Uno no quiere escuchar las voces que lo invitan a escapar de ese círculo
vicioso. Prefiere pudrirse en su rencor antes que perdonar. El perdón se
interpreta como una claudicación propia de personas débiles que no saben reclamar
sus derechos. ¿Qué tiene que suceder para que una persona salga de esa cárcel
emocional y disfrute de una nueva libertad? ¡Un milagro! Sí, el milagro del
perdón.
Donde hay perdón,
allí está Dios. Los seres humanos somos muy capaces de producir el mal, pero no
disponemos de energía para restaurar lo que hemos destruido. Recuerdo que hace
años leí una frase de Fernando Savater que me llamó la atención.

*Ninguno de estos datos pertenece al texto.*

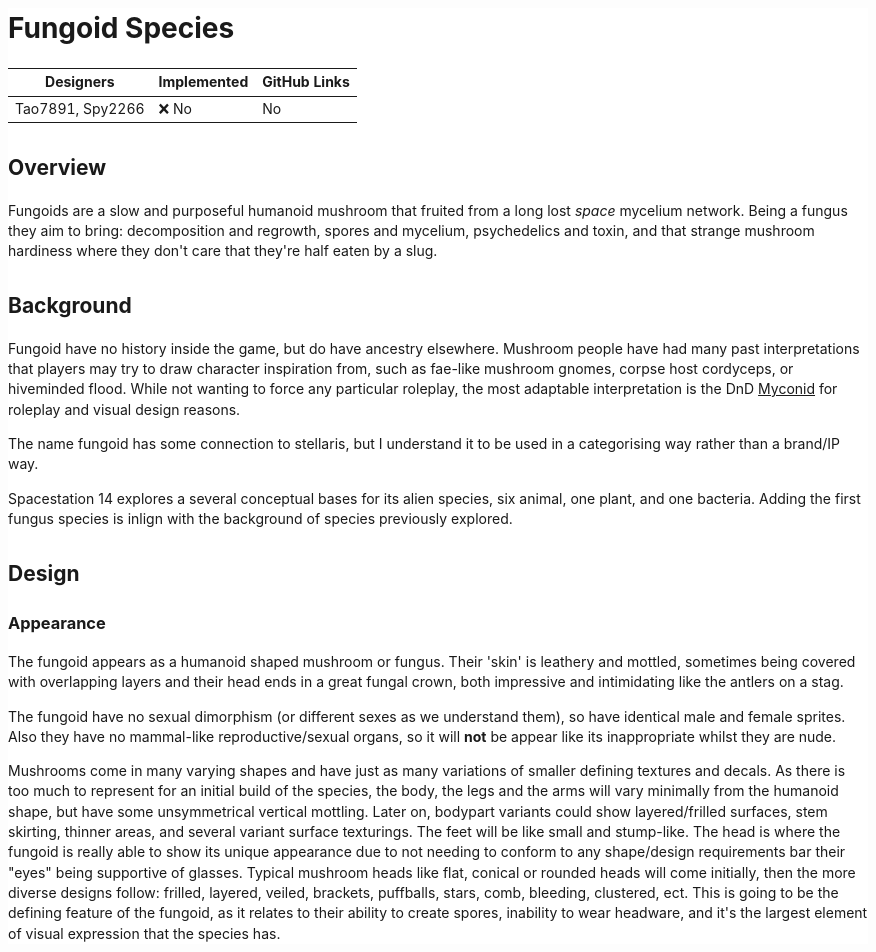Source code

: # Fungoid Species

| Designers | Implemented | GitHub Links |
|---|---|---|
| Tao7891, Spy2266 | :x: No | No |

## Overview

Fungoids are a slow and purposeful humanoid mushroom that fruited from a long lost _space_ mycelium network. 
Being a fungus they aim to bring: decomposition and regrowth, spores and mycelium, psychedelics and toxin, and that strange mushroom hardiness where they don't care that they're half eaten by a slug.

## Background

Fungoid have no history inside the game, but do have ancestry elsewhere.
Mushroom people have had many past interpretations that players may try to draw character inspiration from, such as fae-like mushroom gnomes, corpse host cordyceps, or hiveminded flood. While not wanting to force any particular roleplay, the most adaptable interpretation is the DnD [Myconid](https://forgottenrealms.fandom.com/wiki/Myconid) for roleplay and visual design reasons.

The name fungoid has some connection to stellaris, but I understand it to be used in a categorising way rather than a brand/IP way.

Spacestation 14 explores a several conceptual bases for its alien species, six animal, one plant, and one bacteria. Adding the first fungus species is inlign with the background of species previously explored.

## Design

### Appearance

The fungoid appears as a humanoid shaped mushroom or fungus. Their 'skin' is leathery and mottled, sometimes being covered with overlapping layers and their head ends in a great fungal crown, both impressive and intimidating like the antlers on a stag.

The fungoid have no sexual dimorphism (or different sexes as we understand them), so have identical male and female sprites.
Also they have no mammal-like reproductive/sexual organs, so it will __not__ be appear like its inappropriate whilst they are nude.

Mushrooms come in many varying shapes and have just as many variations of smaller defining textures and decals. 
As there is too much to represent for an initial build of the species, the body, the legs and the arms will vary minimally from the humanoid shape, but have some unsymmetrical vertical mottling. Later on, bodypart variants could show layered/frilled surfaces, stem skirting, thinner areas, and several variant surface texturings. 
The feet will be like small and stump-like.
The head is where the fungoid is really able to show its unique appearance due to not needing to conform to any shape/design requirements bar their "eyes" being supportive of glasses. Typical mushroom heads like flat, conical or rounded heads will come initially, then the more diverse designs follow: frilled, layered, veiled, brackets, puffballs, stars, comb, bleeding, clustered, ect. This is going to be the defining feature of the fungoid, as it relates to their ability to create spores, inability to wear headware, and it's the largest element of visual expression that the species has.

Cito de
memoria: “El único desprendimiento del que los seres humanos somos capaces es
el desprendimiento de retina”. Somos tan egocéntricos que toda salida de
nosotros mismos nos parece una amenaza cuando, en realidad, supone nuestra
salvación. Podemos perdonar cuando nosotros mismos hemos experimentado en carne
propia que Dios nos perdona. ¿Qué ser humano es tan engreído que crea que no
necesita ser perdonado? ¿Quién puede ir repartiendo por la vida amenazas y
sentencias sin caer en la cuenta de que el primer sentenciado es él mismo? Me
sorprende la facilidad con que algunas personas se vuelven justicieras cuando
su propia vida es un estercolero. Todos los seres humanos necesitamos ser
perdonados. Solo entonces podemos prodigar el perdón a los demás. Se trata de
una necesidad tan imperiosa que Jesús la incluyó en su oración al Padre al
mismo nivel que el pan cotidiano: “Perdona nuestras ofensas como también
nosotros perdonamos a quienes nos ofenden”. Quizás podríamos parafrasearla así:
“Porque todos los días tú perdonas nuestras ofensas, nos comprometemos también a
perdonar a quienes nos han ofendido”. Es muy probable que la película de Cotelo sea un hermoso comentario existencial a esta petición del Padrenuestro. Lo comprobaré cuando me sea posible.